Investigativ ist meist die schier unermüdliche Lu Droop unterwegs. Die internen Diskurse wechseln zwischen pubertärer Schwärmerei, Ermutigung, Ernüchterung, selten in kritischer Reflexion. So entfaltet sich ein biografisches Pandämonium, ein mehr oder weniger professionell agierendes familienaffines Gruppenphänomen zwischen Jahrhundertwende und der Zäsur, dem unerwartet frühen Tod Karl Mays im Jahre 1912. Eine Zäsur, die manche untergründigen Differenzen zwischen der nun mächtigeren Witwe Klara und den „Kindern“ aufbrechen lässt. Die arme gebeutelte Marie Hannes darf nicht über May dissertieren, die ehrgeizige bildschöne Lu Droop wird subtil an den Rand gedrängt.
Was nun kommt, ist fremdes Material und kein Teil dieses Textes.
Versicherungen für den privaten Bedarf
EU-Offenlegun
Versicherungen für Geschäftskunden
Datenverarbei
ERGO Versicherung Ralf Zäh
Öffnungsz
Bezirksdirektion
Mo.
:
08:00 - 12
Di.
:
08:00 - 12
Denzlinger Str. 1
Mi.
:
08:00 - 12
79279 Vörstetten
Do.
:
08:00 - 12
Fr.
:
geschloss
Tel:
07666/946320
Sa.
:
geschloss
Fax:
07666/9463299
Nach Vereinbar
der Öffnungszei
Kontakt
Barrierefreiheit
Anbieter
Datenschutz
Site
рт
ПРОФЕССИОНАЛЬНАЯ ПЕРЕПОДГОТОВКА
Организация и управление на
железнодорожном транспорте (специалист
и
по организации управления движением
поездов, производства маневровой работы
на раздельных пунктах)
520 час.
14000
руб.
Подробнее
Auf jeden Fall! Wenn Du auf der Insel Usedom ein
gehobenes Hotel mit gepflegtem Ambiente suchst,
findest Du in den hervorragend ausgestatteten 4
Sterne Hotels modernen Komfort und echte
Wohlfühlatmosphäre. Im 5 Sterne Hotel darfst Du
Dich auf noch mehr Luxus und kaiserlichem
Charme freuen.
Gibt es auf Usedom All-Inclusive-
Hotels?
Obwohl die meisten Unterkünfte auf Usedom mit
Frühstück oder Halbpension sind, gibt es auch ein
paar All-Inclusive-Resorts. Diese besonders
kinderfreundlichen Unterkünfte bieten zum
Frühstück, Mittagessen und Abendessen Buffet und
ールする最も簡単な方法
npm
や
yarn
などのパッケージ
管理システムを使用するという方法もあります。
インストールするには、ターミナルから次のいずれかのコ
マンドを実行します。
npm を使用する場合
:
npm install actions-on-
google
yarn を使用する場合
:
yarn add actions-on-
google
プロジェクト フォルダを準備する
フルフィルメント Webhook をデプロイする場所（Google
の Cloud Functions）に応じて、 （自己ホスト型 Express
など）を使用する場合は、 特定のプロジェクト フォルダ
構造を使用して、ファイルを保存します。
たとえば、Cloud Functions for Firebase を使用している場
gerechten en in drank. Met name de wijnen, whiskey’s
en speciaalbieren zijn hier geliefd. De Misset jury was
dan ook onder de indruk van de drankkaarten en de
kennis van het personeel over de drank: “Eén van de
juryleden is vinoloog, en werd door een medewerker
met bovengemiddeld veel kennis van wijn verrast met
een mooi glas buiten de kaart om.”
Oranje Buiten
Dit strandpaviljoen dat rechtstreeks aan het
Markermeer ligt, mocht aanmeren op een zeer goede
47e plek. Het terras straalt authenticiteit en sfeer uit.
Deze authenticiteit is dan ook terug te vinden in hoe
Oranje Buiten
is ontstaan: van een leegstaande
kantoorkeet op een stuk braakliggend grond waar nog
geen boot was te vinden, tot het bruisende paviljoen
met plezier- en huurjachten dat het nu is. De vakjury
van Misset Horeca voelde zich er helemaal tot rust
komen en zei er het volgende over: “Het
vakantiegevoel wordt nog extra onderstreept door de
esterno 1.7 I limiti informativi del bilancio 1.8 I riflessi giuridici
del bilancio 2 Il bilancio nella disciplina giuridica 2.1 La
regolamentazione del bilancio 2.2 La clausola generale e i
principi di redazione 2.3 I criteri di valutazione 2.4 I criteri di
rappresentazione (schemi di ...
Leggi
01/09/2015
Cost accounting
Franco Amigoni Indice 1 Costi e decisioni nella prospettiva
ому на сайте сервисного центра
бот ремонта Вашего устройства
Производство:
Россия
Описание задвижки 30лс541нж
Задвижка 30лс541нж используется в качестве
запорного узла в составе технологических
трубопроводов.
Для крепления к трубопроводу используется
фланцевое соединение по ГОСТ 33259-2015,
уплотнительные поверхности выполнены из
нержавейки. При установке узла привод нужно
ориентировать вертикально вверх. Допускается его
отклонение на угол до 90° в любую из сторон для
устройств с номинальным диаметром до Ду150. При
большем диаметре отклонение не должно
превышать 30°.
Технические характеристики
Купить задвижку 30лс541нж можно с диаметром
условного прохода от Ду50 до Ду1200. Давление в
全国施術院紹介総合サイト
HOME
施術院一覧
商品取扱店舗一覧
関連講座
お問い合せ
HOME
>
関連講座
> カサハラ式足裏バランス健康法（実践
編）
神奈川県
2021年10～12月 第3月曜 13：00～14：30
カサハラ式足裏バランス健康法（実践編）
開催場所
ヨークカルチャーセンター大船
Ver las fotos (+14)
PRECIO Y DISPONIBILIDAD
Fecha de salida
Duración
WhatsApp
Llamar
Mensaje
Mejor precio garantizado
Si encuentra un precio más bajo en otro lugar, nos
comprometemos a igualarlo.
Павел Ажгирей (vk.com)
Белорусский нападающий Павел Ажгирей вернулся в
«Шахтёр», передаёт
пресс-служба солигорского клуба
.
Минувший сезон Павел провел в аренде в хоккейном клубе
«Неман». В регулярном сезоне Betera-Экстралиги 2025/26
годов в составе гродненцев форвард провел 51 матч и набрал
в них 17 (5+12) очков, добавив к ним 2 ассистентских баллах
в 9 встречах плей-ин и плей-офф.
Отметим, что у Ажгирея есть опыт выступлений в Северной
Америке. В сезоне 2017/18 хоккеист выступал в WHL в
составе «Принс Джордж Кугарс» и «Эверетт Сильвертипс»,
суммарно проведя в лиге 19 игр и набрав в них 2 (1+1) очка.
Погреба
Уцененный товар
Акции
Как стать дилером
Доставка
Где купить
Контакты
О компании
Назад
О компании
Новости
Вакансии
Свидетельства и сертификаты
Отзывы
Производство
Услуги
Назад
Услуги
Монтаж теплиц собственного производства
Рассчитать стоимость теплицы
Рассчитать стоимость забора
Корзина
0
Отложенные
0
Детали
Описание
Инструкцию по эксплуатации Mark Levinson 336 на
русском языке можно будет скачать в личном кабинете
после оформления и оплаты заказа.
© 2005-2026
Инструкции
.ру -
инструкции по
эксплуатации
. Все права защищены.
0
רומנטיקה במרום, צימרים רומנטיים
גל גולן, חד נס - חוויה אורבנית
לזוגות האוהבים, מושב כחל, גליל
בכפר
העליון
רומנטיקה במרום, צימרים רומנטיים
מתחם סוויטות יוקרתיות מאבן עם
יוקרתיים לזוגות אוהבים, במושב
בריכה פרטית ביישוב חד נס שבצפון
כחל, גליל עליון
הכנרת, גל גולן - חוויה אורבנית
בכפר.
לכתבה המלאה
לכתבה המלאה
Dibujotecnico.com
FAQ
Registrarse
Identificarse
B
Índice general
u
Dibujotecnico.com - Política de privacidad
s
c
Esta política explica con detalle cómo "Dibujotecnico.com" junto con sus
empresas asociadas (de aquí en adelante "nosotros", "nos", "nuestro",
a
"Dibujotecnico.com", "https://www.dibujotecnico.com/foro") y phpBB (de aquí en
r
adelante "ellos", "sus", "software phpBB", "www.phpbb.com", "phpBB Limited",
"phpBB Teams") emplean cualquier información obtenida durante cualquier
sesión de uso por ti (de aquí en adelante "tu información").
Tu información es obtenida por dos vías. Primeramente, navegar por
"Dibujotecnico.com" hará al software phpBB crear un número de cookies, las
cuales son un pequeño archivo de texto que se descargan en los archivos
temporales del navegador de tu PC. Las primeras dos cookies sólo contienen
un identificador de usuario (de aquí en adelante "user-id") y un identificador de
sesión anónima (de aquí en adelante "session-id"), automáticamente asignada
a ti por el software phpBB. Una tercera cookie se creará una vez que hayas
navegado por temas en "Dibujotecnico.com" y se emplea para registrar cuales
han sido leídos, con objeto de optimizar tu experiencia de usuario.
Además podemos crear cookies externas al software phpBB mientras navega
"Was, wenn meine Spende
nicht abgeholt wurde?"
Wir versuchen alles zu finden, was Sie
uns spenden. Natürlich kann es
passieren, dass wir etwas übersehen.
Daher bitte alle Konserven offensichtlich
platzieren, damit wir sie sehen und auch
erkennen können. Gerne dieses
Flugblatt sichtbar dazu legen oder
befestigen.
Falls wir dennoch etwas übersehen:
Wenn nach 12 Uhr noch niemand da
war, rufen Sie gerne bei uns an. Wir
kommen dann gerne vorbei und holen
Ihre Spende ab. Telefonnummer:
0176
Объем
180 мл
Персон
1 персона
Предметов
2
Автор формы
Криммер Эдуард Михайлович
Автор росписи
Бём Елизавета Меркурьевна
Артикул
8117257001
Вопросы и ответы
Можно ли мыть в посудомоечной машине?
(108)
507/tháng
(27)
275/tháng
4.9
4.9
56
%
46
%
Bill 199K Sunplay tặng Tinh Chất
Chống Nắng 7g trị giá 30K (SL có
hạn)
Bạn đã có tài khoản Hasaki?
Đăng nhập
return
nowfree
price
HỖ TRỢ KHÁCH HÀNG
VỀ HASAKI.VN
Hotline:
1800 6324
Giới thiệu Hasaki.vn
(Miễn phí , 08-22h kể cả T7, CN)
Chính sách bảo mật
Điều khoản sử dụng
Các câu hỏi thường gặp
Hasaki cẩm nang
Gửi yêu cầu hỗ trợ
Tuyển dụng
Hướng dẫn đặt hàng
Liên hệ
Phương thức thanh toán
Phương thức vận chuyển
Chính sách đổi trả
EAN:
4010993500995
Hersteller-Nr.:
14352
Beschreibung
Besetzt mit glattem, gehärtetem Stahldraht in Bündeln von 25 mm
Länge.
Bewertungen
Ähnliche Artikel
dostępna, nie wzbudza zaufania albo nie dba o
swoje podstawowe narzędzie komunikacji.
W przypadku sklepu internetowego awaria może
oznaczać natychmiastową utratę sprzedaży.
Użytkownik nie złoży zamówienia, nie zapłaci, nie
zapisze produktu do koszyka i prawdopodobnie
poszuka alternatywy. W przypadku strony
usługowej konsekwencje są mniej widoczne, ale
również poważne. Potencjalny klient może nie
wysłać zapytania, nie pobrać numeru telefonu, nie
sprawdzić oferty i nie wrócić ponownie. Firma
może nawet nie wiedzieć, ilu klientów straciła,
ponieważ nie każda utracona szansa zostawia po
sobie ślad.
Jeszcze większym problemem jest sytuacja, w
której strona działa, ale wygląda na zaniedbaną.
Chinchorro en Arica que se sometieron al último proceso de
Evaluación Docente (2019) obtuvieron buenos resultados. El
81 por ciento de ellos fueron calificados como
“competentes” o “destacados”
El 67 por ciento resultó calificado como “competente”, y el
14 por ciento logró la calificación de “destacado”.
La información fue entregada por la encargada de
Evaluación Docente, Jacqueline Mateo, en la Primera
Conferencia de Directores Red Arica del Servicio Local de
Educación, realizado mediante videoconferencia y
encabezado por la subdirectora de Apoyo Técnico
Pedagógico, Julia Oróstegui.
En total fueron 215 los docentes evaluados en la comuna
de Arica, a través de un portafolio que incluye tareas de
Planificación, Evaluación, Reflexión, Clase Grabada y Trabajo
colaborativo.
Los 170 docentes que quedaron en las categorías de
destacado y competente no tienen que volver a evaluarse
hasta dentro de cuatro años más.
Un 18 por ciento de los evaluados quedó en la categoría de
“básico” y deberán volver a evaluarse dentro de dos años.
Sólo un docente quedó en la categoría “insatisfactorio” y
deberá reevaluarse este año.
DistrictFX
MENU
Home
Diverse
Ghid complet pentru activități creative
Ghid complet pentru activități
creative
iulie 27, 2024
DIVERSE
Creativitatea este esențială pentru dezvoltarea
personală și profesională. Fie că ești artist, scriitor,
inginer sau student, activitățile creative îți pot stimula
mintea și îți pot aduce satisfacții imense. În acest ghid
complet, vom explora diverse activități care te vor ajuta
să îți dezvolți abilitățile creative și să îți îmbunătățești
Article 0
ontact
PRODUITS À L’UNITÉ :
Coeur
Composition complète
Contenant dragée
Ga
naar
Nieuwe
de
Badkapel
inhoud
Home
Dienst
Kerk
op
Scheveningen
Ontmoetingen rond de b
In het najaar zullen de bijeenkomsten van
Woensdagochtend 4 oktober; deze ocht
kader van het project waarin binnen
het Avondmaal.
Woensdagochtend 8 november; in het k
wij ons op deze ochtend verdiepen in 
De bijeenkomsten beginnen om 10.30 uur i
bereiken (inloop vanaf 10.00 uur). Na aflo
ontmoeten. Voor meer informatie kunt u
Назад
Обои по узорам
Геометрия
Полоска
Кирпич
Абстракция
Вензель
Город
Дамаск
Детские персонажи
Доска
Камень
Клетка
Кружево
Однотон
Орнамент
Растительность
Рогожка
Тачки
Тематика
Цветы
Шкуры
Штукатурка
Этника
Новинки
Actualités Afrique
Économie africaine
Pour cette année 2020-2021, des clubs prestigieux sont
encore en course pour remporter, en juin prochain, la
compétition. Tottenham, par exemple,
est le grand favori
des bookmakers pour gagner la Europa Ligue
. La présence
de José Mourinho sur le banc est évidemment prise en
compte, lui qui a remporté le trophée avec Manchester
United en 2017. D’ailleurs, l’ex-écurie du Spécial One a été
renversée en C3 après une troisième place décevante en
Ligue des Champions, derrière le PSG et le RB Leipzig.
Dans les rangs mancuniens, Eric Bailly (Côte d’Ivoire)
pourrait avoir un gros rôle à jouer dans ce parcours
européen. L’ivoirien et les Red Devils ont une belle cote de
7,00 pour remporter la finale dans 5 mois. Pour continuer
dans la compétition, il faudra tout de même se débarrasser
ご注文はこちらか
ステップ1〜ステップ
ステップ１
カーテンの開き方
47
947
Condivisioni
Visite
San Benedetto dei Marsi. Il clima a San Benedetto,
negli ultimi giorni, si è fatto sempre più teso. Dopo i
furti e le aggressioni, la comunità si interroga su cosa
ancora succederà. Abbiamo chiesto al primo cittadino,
In Radebeul regiert eine neu sich gebende Allein-Herrscherin, die neben dem alten Verleger Fehsenfeld und dem neuen genialischen Verleger Euchar Schmid sich zu behaupten weiß.
Lu Fritsch, eine frühe Begabung auch in der Journalistik, später Drehbuchautorin, ragt in diesen Stürmen zwischen Teeglas und sächsischem Porzellan heraus, auch wenn manche Blütenträume in der harten Nachkriegsfilmschaft nach dem ersten Weltkrieg im Konkurs des Ustad-Filmprojekts dahinwelken, keine seltene fatale Folge von Filmkommerz und Filmrecht vor der Hoch-Zeit des deutschen Filmexpressionismus.
Die auch in folgenden Jahrzehnten verschlungenen Lebenswege dieser von Karl und Klara gewissermaßen gern adoptierten „Kinder“, die zuweilen erst erzogen oder zur Zurückhaltung ermahnt werden mussten, werden in einem chronologischen Anhang bis hin zum Zweiten Weltkrieg und zur Nachkriegszeit vorgestellt. Der hier angedeutete Gehalt dieser vorbildlichen Edition, mit zahlreichen unbekannten Abbildungen setzt für alle ähnlichen Editionen erneut allerstrengste Maßstäbe.